:: SUPPLIED PASSAGE ::
= = = = = = =

Young males with lower levels of education and low to medium income are more likely to belong to Class 1. In contrast, middle-aged women with tertiary education and high-income are more likely to belong to Class 2. The contribution of each one of the socio-demographic characteristics to the likelihood of belonging to one of these classes is demonstrated in the OR column. The strongest distinction between the two classes is regarding the level of education, as individuals who have higher education degrees are four times more likely to belong to Class 2 than those who do not have degrees.
The top half of Table 1 shows the estimated MDCEV coefficients, while Table 2 shows the average treatment effects calculated based on these coefficients. We observe that individuals in Class 1 decreased their total work time during the pandemic, with service/manual labor, healthcare, and legal employees in both low-mid and high incidence places showing the greatest reduction.
Both Class 1 and 2 present some level of substitution of OHW by WFH; however, the magnitude of the transference of work to the residence is significantly higher for Class 2. These results support Mongey, Pilossoph, and Weinberg (2020) finding that older and more educated individuals (Class 2 profile) have more autonomy in their jobs. Managers, professionals, education, and art-related employees and self-employed workers reveal a greater propensity to WFH than others (in both classes and for both COVID-19 incidence levels), which is likely associated with the nature of their work tasks (Elldér 2020).
In general, Class 2 presents an increase in hours worked, showing that the transference of work to the residential setting may have decreased their productivity. Productivity losses seem higher among individuals living in metropolitan areas compared to regional areas, indicating that non-city residents were less affected by the pandemic, as also observed by Chauhan et al. (2021).

= = = = = = =

:: Overhead images with object lists ::
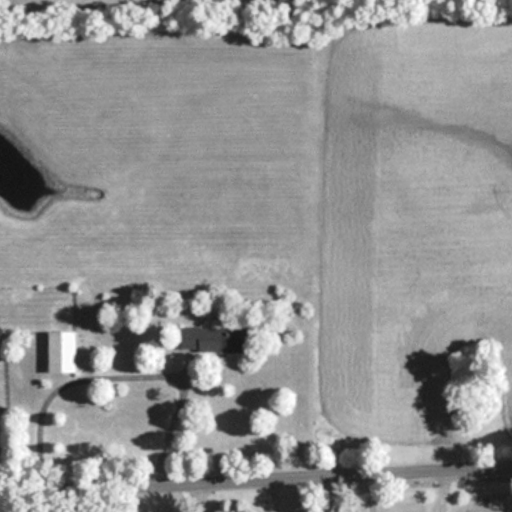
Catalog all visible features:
building: (215, 339)
building: (215, 339)
building: (64, 353)
building: (64, 353)
road: (256, 468)
road: (442, 486)
road: (198, 491)
road: (327, 509)
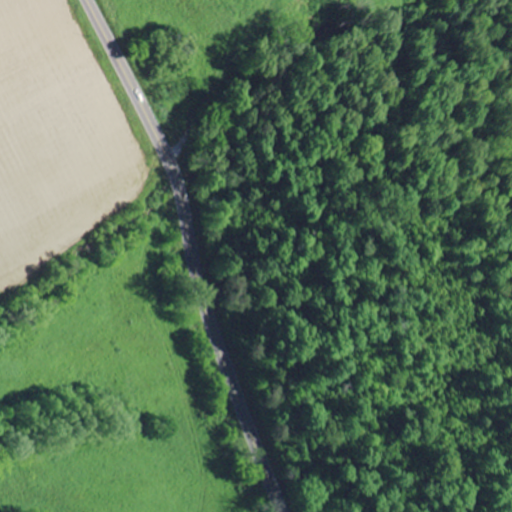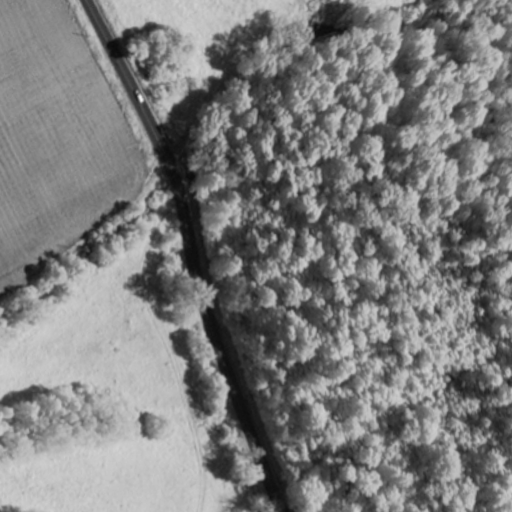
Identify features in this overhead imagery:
road: (193, 252)
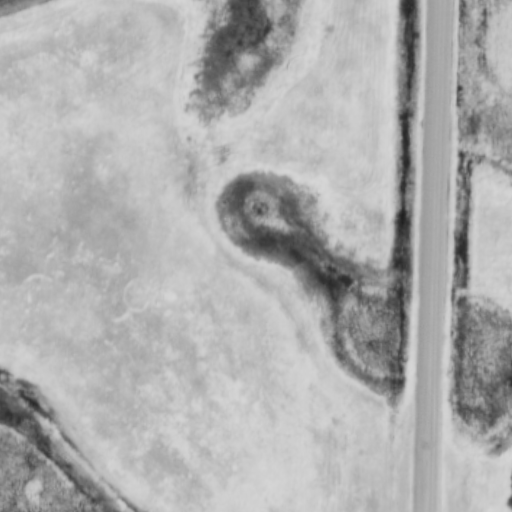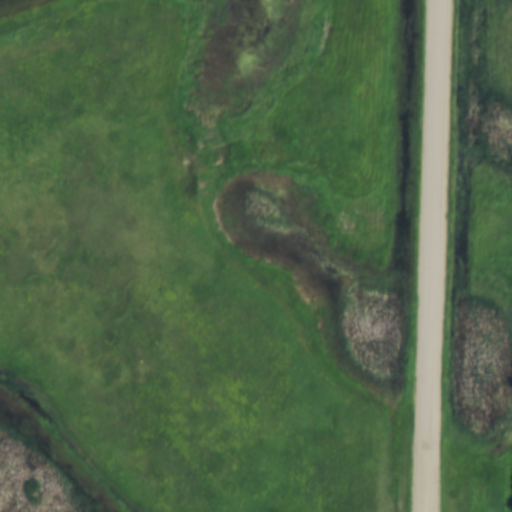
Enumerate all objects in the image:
road: (431, 256)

= = = = = = =

:: EXERCISE TASKS ::
1) Set down the part of the excerpt on pandemic work-from-home shifts that begins at the words "Young males with" and stops after "not have degrees.".
2) Write the next part of the excerpt on pandemic work-from-home shifts, picking up after its final sentence.

:: RESPONSES PER TASK ::
1)
Young males with lower levels of education and low to medium income are more likely to belong to Class 1. In contrast, middle-aged women with tertiary education and high-income are more likely to belong to Class 2. The contribution of each one of the socio-demographic characteristics to the likelihood of belonging to one of these classes is demonstrated in the OR column. The strongest distinction between the two classes is regarding the level of education, as individuals who have higher education degrees are four times more likely to belong to Class 2 than those who do not have degrees.

2)
For Class 1, reductions in time spent in the workplace were similar for both low and high COVID-19 incidence states (except for self-employed workers, who were more affected in high-incidence locations). For Class 2, on the other hand, there were greater reductions in time spent in the workplace for mild-low incidence places, which may be associated with stricter work-related social distancing measures. However, the proportional increase in hours worked at home is also greater in high-incidence areas, showing either a more significant productivity loss or an increase in workload, especially for self-employed individuals.
In conclusion, our findings suggest the need to consider a combination of assistance measures when formulating policies to support workers during pandemic situations that require social distancing. These measures should take into consideration occupation and socio-demographic characteristics and address both differences in lost work opportunity and productivity changes. For example, policies should consider that middle-aged professional women are more likely to have an increase in hours worked and a decrease in productivity than other groups, and thus, additional support to prevent this decrease in productivity may be required.